→ **Dataset content**:
=====
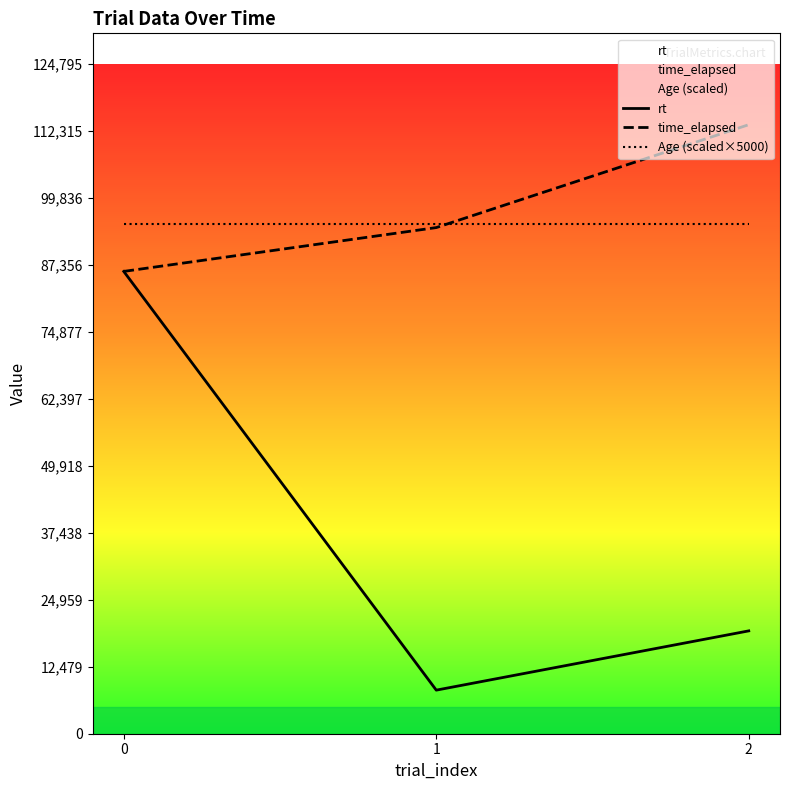

Reading left to right, extract all data points from this chart.

rt: 86115.2	8118.6	19157.9
time_elapsed: 86120.0	94283.0	113450.0
Age (scaled×5000): 95000.0	95000.0	95000.0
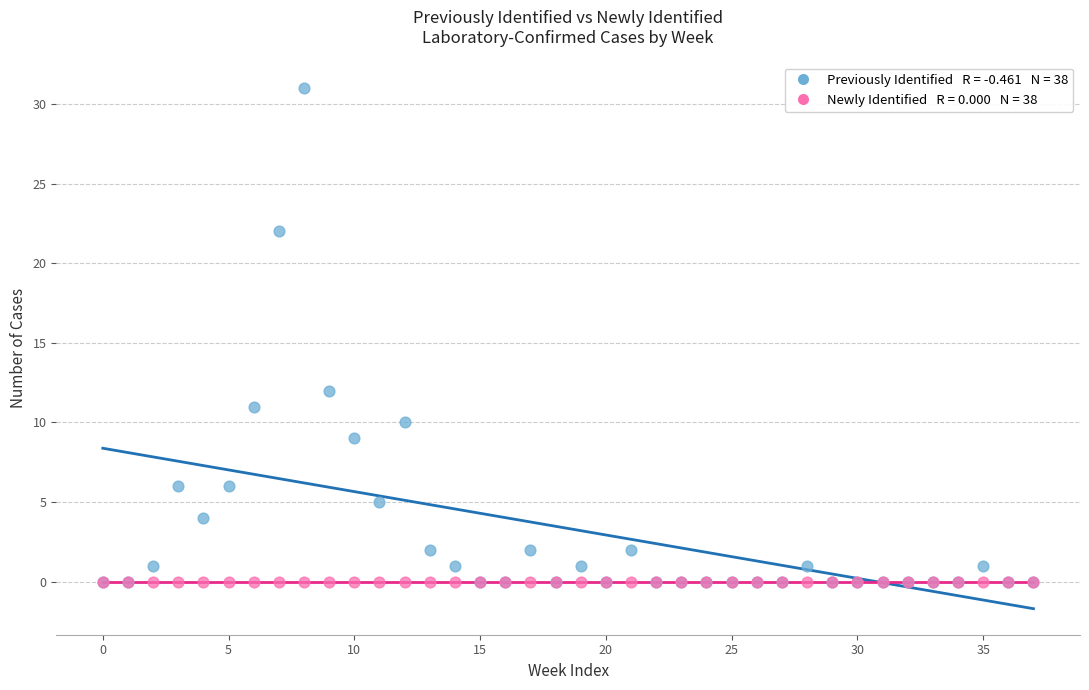

Across all series, what Y value is closest to 15?

12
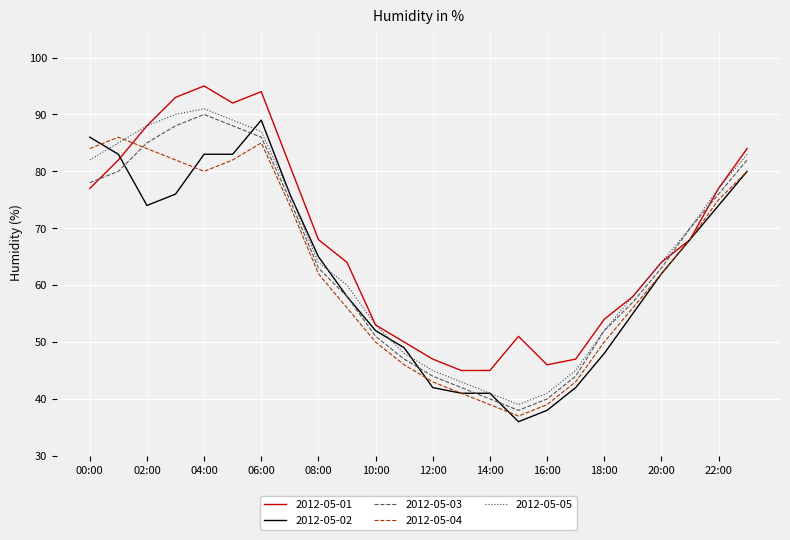

What is the maximum value shown in the chart?

95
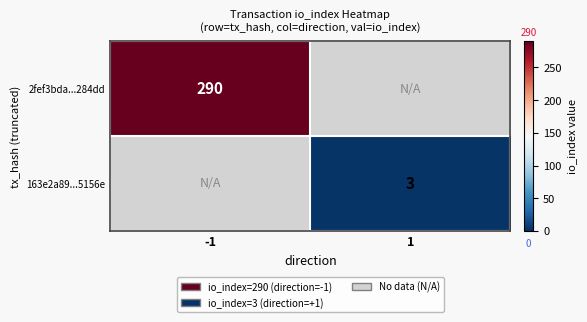

Which label corresponds to the largest value in the chart?

-1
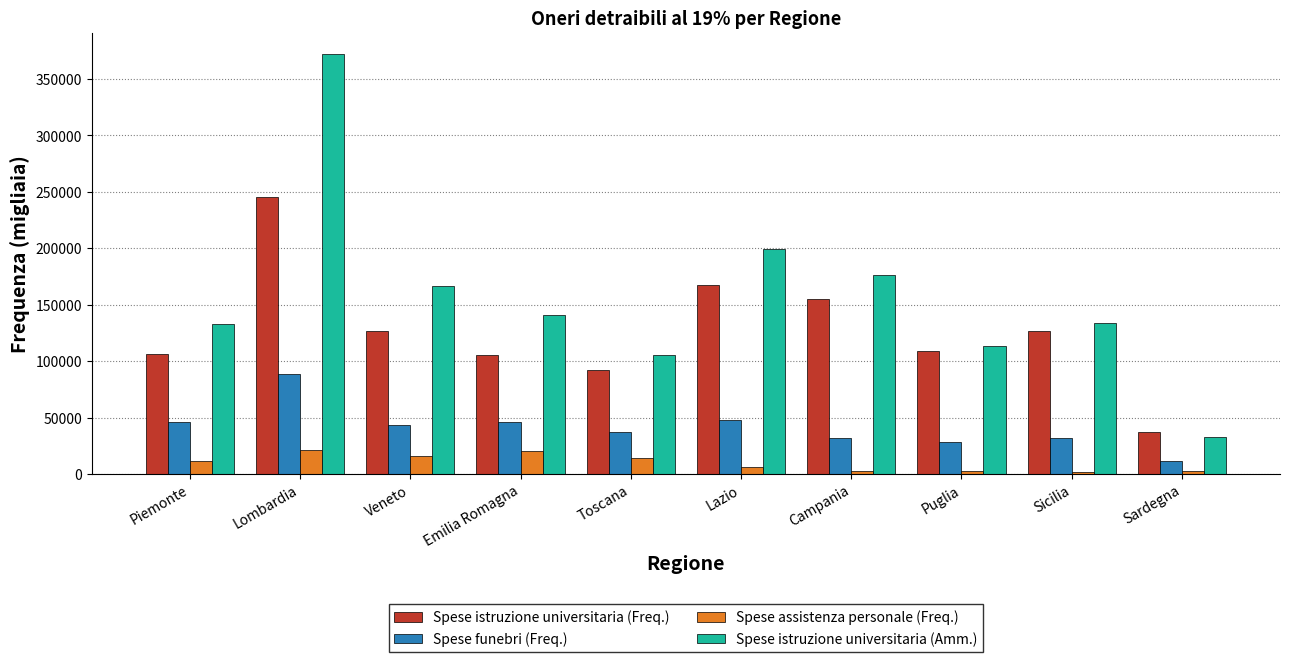

What is the label of the 10th bar from the left?

Sardegna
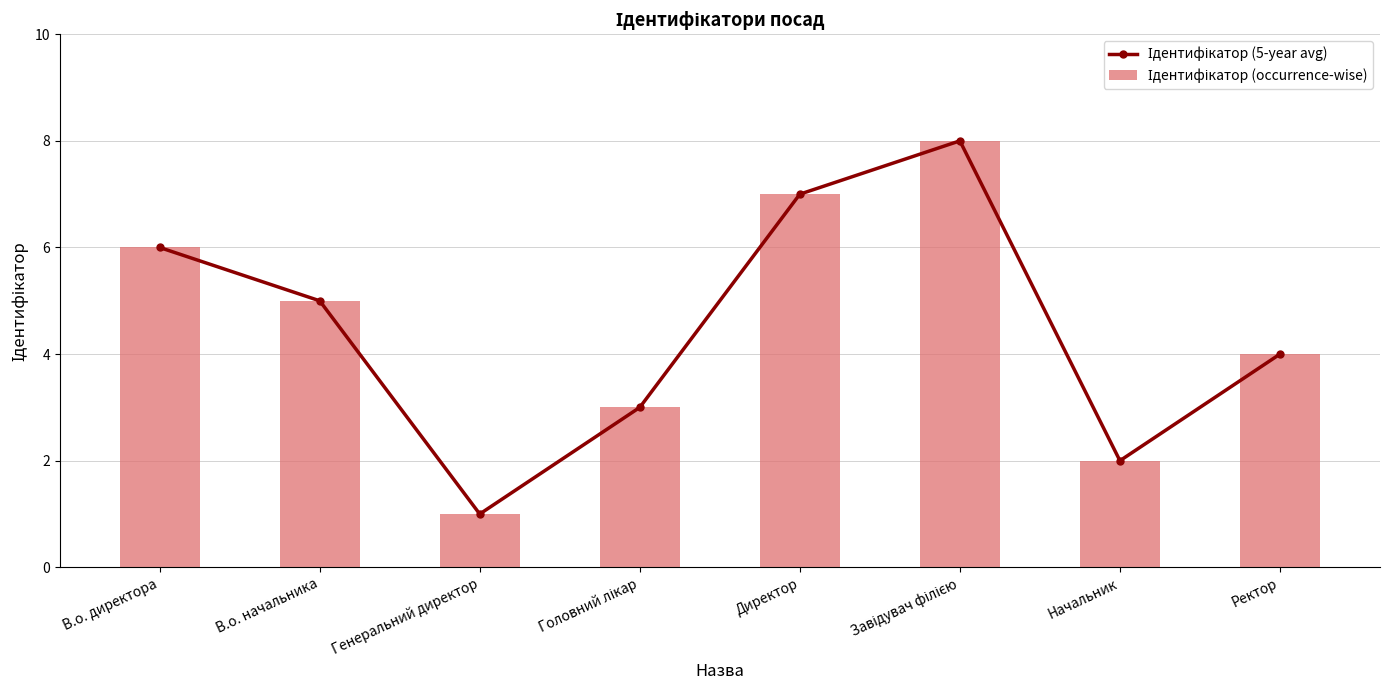

Reading left to right, transcribe all the data shown in this chart.

Ідентифікатор (5-year avg): В.о. директора=6	В.о. начальника=5	Генеральний директор=1	Головний лікар=3	Директор=7	Завідувач філією=8	Начальник=2	Ректор=4
Ідентифікатор (occurrence-wise): В.о. директора=6	В.о. начальника=5	Генеральний директор=1	Головний лікар=3	Директор=7	Завідувач філією=8	Начальник=2	Ректор=4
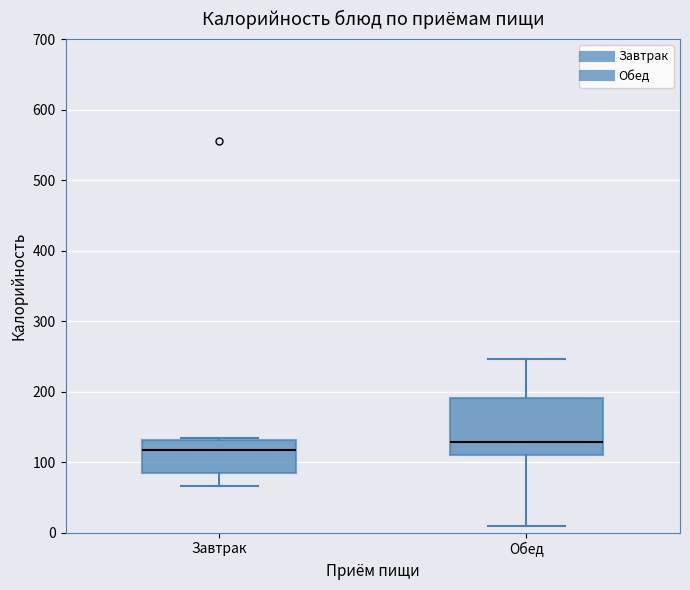

Which box's median line is the lowest?

Завтрак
=====
→ **The task**: Put the lines of the records into a numbered list, from the line holding "Reading left to right, transcribe" through the end of the records, inclusive, leaving out blank lines and pictures.

→ **Answer to the problem**:
1. Reading left to right, transcribe all the data shown in this chart.
2. Ідентифікатор (5-year avg): В.о. директора=6	В.о. начальника=5	Генеральний директор=1	Головний лікар=3	Директор=7	Завідувач філією=8	Начальник=2	Ректор=4
3. Ідентифікатор (occurrence-wise): В.о. директора=6	В.о. начальника=5	Генеральний директор=1	Головний лікар=3	Директор=7	Завідувач філією=8	Начальник=2	Ректор=4
4. Which box's median line is the lowest?
5. Завтрак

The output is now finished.